-- DATA TO EXAMINE follows --

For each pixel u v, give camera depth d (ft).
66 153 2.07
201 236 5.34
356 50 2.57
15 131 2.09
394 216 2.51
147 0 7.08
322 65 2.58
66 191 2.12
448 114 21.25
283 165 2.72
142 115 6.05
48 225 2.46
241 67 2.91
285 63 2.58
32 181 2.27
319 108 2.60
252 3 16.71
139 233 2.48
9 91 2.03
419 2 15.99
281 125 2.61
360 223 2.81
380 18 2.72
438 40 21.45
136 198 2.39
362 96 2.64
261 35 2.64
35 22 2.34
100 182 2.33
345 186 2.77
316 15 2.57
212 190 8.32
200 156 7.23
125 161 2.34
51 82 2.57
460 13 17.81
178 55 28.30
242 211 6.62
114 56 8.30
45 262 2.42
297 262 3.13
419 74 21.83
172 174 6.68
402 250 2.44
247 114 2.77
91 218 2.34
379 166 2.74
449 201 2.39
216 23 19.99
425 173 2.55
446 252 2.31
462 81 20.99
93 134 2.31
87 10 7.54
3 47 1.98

-- DATA TO EXAMINE concluded --

PROBLEM TO SOLVE —
Reproduce every line of the data so that nothing differs from the original.

REPLY —
For each pixel u v, give camera depth d (ft).
66 153 2.07
201 236 5.34
356 50 2.57
15 131 2.09
394 216 2.51
147 0 7.08
322 65 2.58
66 191 2.12
448 114 21.25
283 165 2.72
142 115 6.05
48 225 2.46
241 67 2.91
285 63 2.58
32 181 2.27
319 108 2.60
252 3 16.71
139 233 2.48
9 91 2.03
419 2 15.99
281 125 2.61
360 223 2.81
380 18 2.72
438 40 21.45
136 198 2.39
362 96 2.64
261 35 2.64
35 22 2.34
100 182 2.33
345 186 2.77
316 15 2.57
212 190 8.32
200 156 7.23
125 161 2.34
51 82 2.57
460 13 17.81
178 55 28.30
242 211 6.62
114 56 8.30
45 262 2.42
297 262 3.13
419 74 21.83
172 174 6.68
402 250 2.44
247 114 2.77
91 218 2.34
379 166 2.74
449 201 2.39
216 23 19.99
425 173 2.55
446 252 2.31
462 81 20.99
93 134 2.31
87 10 7.54
3 47 1.98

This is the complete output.